## Work task 1:
Please repeat word for word the part of the Faddeeva function passage that opens with the words containing "This function is" and closes with "Gaussian absorption line).".
## Work task 2:
Go on with the Faddeeva function passage from where it stops.

## Excerpted text:
----------
This function is useful for one special case. It is used for calculating the Faddeeva function of purely real arguments (in optical spectroscopy this corresponds to a Gaussian absorption line).

The general form of the Faddeeva function for smallish complex arguments is, as given in the linked pre-print, the following (I have factored out the $\exp(-x^2)$ from the sums in the following):

$$ Re[w(z)] = e^{-x^2} \left\{\mathrm{ErfcxRe}(y) \cos(2xy) + \\ 2 a \left[ x \sin(xy) \mathrm{sinc}(xy) -y \left(\cos(2xy)\Sigma_1 - \Sigma_2/2 - \Sigma_3/2\right)\right]/\pi\right\}$$

$$ Im[w(z)] = e^{-x^2} \left\{-\mathrm{ErfcxRe}(y) \sin(2xy) + \\ 2 a \left[ x \mathrm{sinc}(2xy) + y \sin(2xy)\Sigma_1 - \Sigma_4/2 + \Sigma_5/2\right]/\pi\right\}$$

the $\Sigma_i$ are

$$ \left\{\Sigma_1, \Sigma_2, \Sigma_3, \Sigma_4, \Sigma_5\right\} = \\
\sum_{n=1}^\infty \frac{\exp(-a^2n^2)}{a^2n^2+y^2}\left\{1, e^{-2anx}, e^{2anx}, an e^{-2anx}, an e^{2anx} \right\}$$

I slightly simplify the sums by redefining:

$$ \Sigma_1 = \frac{1}{2}\sum_{n=-\infty}^\infty \frac{\exp(-a^2n^2)}{a^2n^2+y^2} = \Sigma$$

$$ \Sigma_2 + \Sigma_3 = \sum_{n=-\infty}^\infty \frac{\exp(2anx-a^2n^2)}{a^2n^2+y^2} = \Sigma_{23}$$

$$ \Sigma_5 - \Sigma_4 = \sum_{n=-\infty}^\infty \frac{an \exp(2anx-a^2n^2)}{a^2n^2+y^2} = \Sigma_{45}$$

In all the above sums `n==0`

is excluded.
----------
## Listed records:
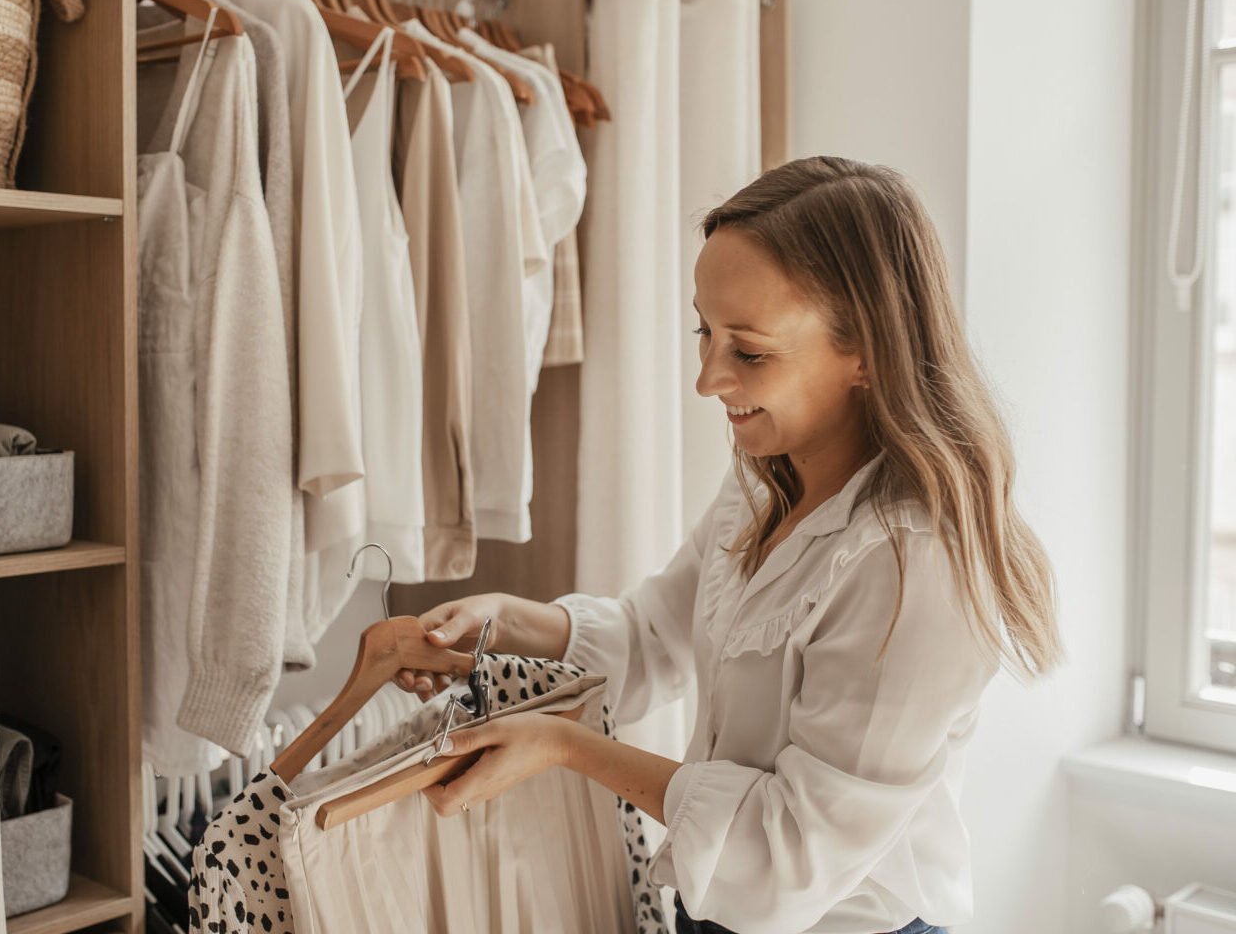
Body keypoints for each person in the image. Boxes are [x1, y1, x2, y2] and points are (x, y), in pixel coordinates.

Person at [392, 156, 1062, 934]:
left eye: (748, 351)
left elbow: (785, 854)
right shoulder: (765, 475)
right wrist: (506, 624)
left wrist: (564, 746)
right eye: (704, 332)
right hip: (709, 913)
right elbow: (656, 635)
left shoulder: (918, 564)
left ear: (867, 352)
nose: (708, 380)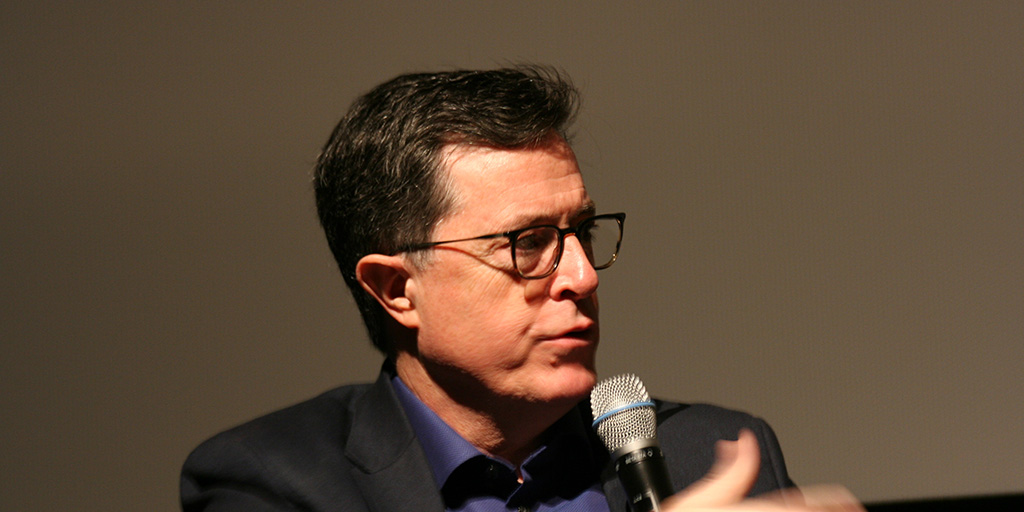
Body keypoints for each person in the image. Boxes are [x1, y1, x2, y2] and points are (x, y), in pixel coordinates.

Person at [180, 66, 861, 512]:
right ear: (396, 288)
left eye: (583, 233)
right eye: (527, 243)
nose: (583, 277)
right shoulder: (275, 483)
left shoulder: (709, 453)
----------
## Task result 1:
This function is useful for one special case. It is used for calculating the Faddeeva function of purely real arguments (in optical spectroscopy this corresponds to a Gaussian absorption line).

## Task result 2:
There are several corresponding terms in the real and imaginary parts which can be nicely converted to exponential form:

$$ w(z) = e^{-x^2} \left\{\mathrm{ErfcxRe}(y)e^{-2ixy} +
a\left[2 ix\, \mathrm{sinc}(xy)e^{-ixy} - y e^{-2ixy} \Sigma + y \Sigma_{23} + i\Sigma_{45}\right]/\pi\right\}$$

$a$ is a parameter used in an approximation for $e^{t^2}$ to provide an analytical solution for the integral involving $e^{t^2}$. The pre-print shows nicely that `a<.5`

is by far sufficient to achieve machine precision. In my implementation I use `a==.25`

.

In order to speed up computation, I precompute tables of $\exp(-a^2n^2)$, $an$, $a^2n^2$ which are injected into the body of the compiled function with a `With`

. I take `-106<=n<=106`

. This almost reaches `$MinMachineNumber`

for `Exp[-a^2 n^2]`

.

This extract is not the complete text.